The violence is blunt and immediate, but feels characteristically rooted in shounen tradition. Moments of levity and fleeting hope punctuate the tension. Early scenes with a soiled toilet plunger, an introduction to sweets, and a young spellcaster turning spray cans into fireworks, offer some respite for the carnage to follow later in the season. The series is occasionally overwhelming and often absurd, but those exaggerations are purposeful. Bones has captured the peculiar vitality of Urana’s edgy world, and the story feels messy and alive.
As the season pushes into the later Trash Beast Battle Arc, Gachiakuta sharpens from an anarchic survival story into something more openly confrontational. The Trash Beasts stop reading as random manifestations of pollution and are slowly understood as engineered symptoms of a system that mutates neglect into violence — a logic Delhi folk may recognise without needing to look much further than ouside their own windows.

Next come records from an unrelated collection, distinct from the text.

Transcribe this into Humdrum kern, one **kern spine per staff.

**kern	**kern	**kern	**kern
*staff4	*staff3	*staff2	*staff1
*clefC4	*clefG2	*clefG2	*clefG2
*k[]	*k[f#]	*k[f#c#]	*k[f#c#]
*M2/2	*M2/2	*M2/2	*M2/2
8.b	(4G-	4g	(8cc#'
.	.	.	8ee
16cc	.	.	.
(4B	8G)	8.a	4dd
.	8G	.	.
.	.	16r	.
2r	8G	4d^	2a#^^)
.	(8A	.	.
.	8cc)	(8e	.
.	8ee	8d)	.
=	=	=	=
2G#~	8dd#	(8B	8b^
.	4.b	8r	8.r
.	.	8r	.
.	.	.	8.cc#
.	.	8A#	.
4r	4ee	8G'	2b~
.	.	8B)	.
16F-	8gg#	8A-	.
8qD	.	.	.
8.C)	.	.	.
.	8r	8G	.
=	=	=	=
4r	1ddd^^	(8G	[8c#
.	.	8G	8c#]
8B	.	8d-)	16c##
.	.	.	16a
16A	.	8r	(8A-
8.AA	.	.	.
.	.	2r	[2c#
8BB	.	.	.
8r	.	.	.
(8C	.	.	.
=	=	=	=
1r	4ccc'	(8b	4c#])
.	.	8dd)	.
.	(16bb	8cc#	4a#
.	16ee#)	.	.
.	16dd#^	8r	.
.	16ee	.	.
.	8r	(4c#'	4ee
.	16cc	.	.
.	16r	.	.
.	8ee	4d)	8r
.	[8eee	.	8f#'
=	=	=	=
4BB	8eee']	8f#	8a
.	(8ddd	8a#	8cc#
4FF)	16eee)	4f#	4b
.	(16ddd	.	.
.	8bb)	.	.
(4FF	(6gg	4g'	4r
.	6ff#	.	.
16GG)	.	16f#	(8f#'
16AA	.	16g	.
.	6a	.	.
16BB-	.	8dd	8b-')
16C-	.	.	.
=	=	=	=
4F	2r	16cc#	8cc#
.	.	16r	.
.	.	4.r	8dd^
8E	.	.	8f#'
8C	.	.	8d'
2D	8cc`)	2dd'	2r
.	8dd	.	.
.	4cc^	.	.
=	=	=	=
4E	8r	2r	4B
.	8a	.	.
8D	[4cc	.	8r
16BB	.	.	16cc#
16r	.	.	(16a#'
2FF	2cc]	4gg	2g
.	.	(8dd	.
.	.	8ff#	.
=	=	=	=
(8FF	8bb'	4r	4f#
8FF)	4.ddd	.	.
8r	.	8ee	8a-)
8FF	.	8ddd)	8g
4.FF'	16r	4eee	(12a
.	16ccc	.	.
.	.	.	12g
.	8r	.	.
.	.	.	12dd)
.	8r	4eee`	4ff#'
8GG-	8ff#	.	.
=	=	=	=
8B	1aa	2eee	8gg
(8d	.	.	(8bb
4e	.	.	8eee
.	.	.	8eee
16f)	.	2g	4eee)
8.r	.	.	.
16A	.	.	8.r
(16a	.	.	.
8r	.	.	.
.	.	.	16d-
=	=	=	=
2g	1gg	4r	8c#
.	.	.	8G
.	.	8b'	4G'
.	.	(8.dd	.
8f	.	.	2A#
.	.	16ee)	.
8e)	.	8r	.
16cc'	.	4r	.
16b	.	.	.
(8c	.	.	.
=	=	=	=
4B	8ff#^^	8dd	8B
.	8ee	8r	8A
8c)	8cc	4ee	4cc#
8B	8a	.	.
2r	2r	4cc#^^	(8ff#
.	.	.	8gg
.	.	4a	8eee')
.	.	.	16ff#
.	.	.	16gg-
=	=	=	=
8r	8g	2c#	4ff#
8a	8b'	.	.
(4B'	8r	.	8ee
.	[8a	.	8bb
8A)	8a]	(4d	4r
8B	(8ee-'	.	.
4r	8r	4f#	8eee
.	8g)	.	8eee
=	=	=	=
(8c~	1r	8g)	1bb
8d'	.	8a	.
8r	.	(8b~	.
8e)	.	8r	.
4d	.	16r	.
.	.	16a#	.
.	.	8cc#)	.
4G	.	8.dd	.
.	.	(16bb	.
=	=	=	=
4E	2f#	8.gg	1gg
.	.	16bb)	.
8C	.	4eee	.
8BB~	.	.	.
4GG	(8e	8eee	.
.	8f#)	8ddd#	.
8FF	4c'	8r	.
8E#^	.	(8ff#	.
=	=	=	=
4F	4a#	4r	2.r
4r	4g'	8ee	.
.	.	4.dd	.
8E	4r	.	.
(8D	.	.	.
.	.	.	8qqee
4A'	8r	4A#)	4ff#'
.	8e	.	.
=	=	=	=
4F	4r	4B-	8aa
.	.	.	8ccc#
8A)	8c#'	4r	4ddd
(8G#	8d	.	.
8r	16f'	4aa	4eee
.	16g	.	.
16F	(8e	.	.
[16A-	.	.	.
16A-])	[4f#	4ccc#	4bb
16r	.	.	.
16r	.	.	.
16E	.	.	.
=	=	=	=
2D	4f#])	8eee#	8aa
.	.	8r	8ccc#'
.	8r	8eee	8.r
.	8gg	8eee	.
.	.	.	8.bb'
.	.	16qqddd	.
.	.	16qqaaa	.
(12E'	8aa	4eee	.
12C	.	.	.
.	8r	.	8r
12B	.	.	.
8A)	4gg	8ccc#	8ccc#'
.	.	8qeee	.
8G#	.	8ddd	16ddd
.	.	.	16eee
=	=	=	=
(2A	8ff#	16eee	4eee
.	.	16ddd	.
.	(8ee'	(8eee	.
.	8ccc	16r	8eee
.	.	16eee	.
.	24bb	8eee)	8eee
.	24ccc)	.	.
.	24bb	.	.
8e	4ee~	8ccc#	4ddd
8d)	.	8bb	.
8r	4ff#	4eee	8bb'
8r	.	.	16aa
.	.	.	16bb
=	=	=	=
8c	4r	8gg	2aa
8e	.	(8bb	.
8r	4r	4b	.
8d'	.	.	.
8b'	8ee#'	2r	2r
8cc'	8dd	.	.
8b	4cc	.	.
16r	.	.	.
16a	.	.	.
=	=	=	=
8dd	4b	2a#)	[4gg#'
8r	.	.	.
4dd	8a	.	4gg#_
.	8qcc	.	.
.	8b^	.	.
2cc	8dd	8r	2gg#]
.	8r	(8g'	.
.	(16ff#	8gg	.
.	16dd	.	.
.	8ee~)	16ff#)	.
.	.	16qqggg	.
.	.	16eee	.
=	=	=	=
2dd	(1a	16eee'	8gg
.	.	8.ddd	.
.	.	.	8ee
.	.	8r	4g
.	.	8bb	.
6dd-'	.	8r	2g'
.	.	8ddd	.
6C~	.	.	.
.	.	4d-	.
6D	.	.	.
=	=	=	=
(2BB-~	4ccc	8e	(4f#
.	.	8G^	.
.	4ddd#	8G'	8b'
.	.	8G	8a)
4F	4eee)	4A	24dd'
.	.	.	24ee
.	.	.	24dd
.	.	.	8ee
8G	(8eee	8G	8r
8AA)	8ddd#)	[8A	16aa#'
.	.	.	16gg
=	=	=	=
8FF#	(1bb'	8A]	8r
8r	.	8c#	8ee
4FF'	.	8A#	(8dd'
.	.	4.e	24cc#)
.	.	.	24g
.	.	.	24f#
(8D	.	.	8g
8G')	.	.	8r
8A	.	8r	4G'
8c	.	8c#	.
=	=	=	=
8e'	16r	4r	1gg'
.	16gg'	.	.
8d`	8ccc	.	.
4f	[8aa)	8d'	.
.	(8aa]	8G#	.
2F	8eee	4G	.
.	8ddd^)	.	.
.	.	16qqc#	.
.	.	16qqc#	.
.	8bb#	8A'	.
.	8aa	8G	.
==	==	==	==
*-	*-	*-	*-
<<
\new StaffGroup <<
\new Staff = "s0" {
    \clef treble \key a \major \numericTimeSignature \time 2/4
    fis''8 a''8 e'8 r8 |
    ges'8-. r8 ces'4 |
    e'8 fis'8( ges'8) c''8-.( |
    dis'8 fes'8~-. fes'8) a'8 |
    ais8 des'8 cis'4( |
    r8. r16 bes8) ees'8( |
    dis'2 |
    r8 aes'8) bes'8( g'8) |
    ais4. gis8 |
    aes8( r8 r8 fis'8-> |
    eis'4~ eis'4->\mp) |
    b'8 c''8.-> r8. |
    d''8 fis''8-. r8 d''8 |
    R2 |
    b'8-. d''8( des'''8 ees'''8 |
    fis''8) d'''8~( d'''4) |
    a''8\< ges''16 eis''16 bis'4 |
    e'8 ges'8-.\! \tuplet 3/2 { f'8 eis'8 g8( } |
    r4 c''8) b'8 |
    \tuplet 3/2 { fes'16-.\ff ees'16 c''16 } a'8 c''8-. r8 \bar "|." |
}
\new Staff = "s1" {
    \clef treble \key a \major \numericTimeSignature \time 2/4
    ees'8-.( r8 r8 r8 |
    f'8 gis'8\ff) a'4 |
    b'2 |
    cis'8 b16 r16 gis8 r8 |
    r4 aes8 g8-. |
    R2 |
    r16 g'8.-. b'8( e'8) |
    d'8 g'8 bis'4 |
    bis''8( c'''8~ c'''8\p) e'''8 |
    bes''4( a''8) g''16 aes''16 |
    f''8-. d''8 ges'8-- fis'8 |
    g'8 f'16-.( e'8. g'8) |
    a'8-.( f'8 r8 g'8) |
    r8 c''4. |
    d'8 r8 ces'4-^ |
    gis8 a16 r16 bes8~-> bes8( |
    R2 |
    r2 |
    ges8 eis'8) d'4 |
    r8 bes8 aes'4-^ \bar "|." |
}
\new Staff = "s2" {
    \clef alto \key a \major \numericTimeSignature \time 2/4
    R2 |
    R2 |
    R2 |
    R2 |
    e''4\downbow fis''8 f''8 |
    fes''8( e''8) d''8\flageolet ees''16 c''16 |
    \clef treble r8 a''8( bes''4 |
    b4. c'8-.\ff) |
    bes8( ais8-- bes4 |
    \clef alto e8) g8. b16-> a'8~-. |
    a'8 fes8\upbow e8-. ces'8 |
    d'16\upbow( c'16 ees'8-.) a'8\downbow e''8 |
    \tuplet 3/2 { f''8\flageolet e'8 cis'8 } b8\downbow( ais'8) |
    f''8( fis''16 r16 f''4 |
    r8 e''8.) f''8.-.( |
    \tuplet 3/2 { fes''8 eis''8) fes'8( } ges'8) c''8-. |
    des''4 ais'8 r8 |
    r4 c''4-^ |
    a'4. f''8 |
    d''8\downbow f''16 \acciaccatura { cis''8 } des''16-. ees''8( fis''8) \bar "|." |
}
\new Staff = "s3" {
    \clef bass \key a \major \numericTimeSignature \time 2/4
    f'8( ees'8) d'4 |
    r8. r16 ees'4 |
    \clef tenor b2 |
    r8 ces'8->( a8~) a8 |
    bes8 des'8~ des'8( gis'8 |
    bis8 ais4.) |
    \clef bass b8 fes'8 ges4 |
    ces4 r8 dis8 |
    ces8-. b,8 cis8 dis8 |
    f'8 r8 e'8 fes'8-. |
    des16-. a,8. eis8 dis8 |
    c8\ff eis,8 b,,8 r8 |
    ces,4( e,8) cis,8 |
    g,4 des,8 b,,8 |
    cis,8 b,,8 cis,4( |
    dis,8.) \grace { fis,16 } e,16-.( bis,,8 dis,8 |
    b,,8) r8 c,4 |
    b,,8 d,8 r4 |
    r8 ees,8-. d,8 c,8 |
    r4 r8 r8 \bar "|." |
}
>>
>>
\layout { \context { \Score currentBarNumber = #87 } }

The arc also reorients our relationship to certain characters, particularly with Amo. Introduced as abrasive, malignant and unsettling, her abilities to manipulate memory through scent, bending others’ perceptions until affection feels compulsory, feel particularly cruel. But as her history surfaces, that discomfort curdles into empathy. Sold by her own mother, sexually exploited young, and left with nothing but the clothes on her back, Amo’s manipulative powers now read more as learned survival. Her need to be remembered and to be wanted is written into her weapon, and the anime is patient enough to let us digest that subversion without pleading for sympathy.

A still from ‘Gachiakuta’
| Photo Credit:
Crunchyroll
The series’ big-bad Zodyl also looms over the arc as an ideological counterweight. His experiments with Trash Beasts and the secrets of The Pit and the Givers expose a more radical response to class stratification — one that embraces cruelty as proof of worth. Where the Cleaners reclaim discarded objects through care, Zodyl weaponises rejection itself, turning outcasts, rejects and corrupted materials into engines of violent selection. It’s class resentment stripped of romance and recast as brutal, empirical control over the vulnerable.

The visceral blitzkrieg of sound and vision for the anime’s opening sequence is also a highlight. Set to Paledusk’s “HUGs,” a ferocious metalcore anthem, it’s a full-throttle introduction to the series’ rebellious spirit.
Taken together, the Trash Beast Battle Arc blows Gachiakuta open. What has taken root alongside the tension is an unapologetically selfish optimism. A class war sits on the horizon, and the appeal lies squarely in being front-row for the damage. Urana knows exactly what she is selling — the thrill of watching a rotten system get poked, prodded, and stressed for our entertainment, and the selfish joys of knowing we’ll be around to see the violent uprising that follows in full Bones glory.

Gachiakuta is insurgent in every sense. It’s an aesthetic and political fist through the plexiglas of polite society. It thrums with a punk-rock, heavy-metal restlessness, and its visuals amplify its disorder with margins spilling into the center, and feedback snarling in every frame. The narrative revels in its manifesto for the dispossessed against the hierarchy that consigns lives to invisibility. There’s something deeply provocative in how Urana inhabits and saturates rebellion, which leaves you irresistibly excited over a world that smells so deliciously of anarchy.
If this is only the opening salvo, I can’t wait to see what other glorious, trash-forged rebellions Urana and Bones have tucked up their sleeves.